• Dataset records:
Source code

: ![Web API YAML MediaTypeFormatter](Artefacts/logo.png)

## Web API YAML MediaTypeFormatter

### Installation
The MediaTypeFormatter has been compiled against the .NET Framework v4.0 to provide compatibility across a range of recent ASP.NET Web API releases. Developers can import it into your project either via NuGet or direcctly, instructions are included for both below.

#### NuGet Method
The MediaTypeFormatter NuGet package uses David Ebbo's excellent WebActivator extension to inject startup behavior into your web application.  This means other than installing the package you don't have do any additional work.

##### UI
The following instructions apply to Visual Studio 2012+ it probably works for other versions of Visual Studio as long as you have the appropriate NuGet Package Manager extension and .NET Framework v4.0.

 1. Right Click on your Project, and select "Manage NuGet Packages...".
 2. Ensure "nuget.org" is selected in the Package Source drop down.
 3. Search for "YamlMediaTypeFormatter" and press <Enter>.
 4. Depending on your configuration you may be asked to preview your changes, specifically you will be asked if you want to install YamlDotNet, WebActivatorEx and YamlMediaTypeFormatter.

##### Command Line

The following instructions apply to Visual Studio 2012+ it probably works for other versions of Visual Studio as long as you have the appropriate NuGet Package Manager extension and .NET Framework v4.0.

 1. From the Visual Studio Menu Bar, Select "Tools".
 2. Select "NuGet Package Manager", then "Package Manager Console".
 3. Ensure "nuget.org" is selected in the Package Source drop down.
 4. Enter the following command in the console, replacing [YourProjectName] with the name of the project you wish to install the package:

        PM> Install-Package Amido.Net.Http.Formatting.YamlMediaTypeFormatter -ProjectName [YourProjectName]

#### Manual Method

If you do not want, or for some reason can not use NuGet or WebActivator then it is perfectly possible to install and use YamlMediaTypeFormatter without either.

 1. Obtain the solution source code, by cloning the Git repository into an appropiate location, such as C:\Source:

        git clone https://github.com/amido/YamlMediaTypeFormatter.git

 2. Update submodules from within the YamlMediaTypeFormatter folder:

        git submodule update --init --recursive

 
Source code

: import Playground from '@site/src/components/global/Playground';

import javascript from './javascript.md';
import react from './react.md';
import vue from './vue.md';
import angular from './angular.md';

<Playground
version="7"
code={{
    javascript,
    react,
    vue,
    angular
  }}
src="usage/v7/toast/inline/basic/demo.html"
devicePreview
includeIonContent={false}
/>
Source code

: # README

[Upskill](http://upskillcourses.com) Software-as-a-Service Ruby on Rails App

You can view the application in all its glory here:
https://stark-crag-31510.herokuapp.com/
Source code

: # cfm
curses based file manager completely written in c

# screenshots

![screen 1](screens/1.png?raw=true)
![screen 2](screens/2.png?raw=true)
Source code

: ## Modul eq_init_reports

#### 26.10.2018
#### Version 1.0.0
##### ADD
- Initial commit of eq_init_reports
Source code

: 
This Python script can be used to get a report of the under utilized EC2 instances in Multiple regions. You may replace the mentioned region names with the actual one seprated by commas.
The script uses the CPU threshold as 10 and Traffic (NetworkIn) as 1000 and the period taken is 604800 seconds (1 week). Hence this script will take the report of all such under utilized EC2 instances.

• Task item:
Please copy out all of the material above, word for word.

• Result:
Source code

: ![Web API YAML MediaTypeFormatter](Artefacts/logo.png)

## Web API YAML MediaTypeFormatter

### Installation
The MediaTypeFormatter has been compiled against the .NET Framework v4.0 to provide compatibility across a range of recent ASP.NET Web API releases. Developers can import it into your project either via NuGet or direcctly, instructions are included for both below.

#### NuGet Method
The MediaTypeFormatter NuGet package uses David Ebbo's excellent WebActivator extension to inject startup behavior into your web application.  This means other than installing the package you don't have do any additional work.

##### UI
The following instructions apply to Visual Studio 2012+ it probably works for other versions of Visual Studio as long as you have the appropriate NuGet Package Manager extension and .NET Framework v4.0.

 1. Right Click on your Project, and select "Manage NuGet Packages...".
 2. Ensure "nuget.org" is selected in the Package Source drop down.
 3. Search for "YamlMediaTypeFormatter" and press <Enter>.
 4. Depending on your configuration you may be asked to preview your changes, specifically you will be asked if you want to install YamlDotNet, WebActivatorEx and YamlMediaTypeFormatter.

##### Command Line

The following instructions apply to Visual Studio 2012+ it probably works for other versions of Visual Studio as long as you have the appropriate NuGet Package Manager extension and .NET Framework v4.0.

 1. From the Visual Studio Menu Bar, Select "Tools".
 2. Select "NuGet Package Manager", then "Package Manager Console".
 3. Ensure "nuget.org" is selected in the Package Source drop down.
 4. Enter the following command in the console, replacing [YourProjectName] with the name of the project you wish to install the package:

        PM> Install-Package Amido.Net.Http.Formatting.YamlMediaTypeFormatter -ProjectName [YourProjectName]

#### Manual Method

If you do not want, or for some reason can not use NuGet or WebActivator then it is perfectly possible to install and use YamlMediaTypeFormatter without either.

 1. Obtain the solution source code, by cloning the Git repository into an appropiate location, such as C:\Source:

        git clone https://github.com/amido/YamlMediaTypeFormatter.git

 2. Update submodules from within the YamlMediaTypeFormatter folder:

        git submodule update --init --recursive

 
Source code

: import Playground from '@site/src/components/global/Playground';

import javascript from './javascript.md';
import react from './react.md';
import vue from './vue.md';
import angular from './angular.md';

<Playground
version="7"
code={{
    javascript,
    react,
    vue,
    angular
  }}
src="usage/v7/toast/inline/basic/demo.html"
devicePreview
includeIonContent={false}
/>
Source code

: # README

[Upskill](http://upskillcourses.com) Software-as-a-Service Ruby on Rails App

You can view the application in all its glory here:
https://stark-crag-31510.herokuapp.com/
Source code

: # cfm
curses based file manager completely written in c

# screenshots

![screen 1](screens/1.png?raw=true)
![screen 2](screens/2.png?raw=true)
Source code

: ## Modul eq_init_reports

#### 26.10.2018
#### Version 1.0.0
##### ADD
- Initial commit of eq_init_reports
Source code

: 
This Python script can be used to get a report of the under utilized EC2 instances in Multiple regions. You may replace the mentioned region names with the actual one seprated by commas.
The script uses the CPU threshold as 10 and Traffic (NetworkIn) as 1000 and the period taken is 604800 seconds (1 week). Hence this script will take the report of all such under utilized EC2 instances.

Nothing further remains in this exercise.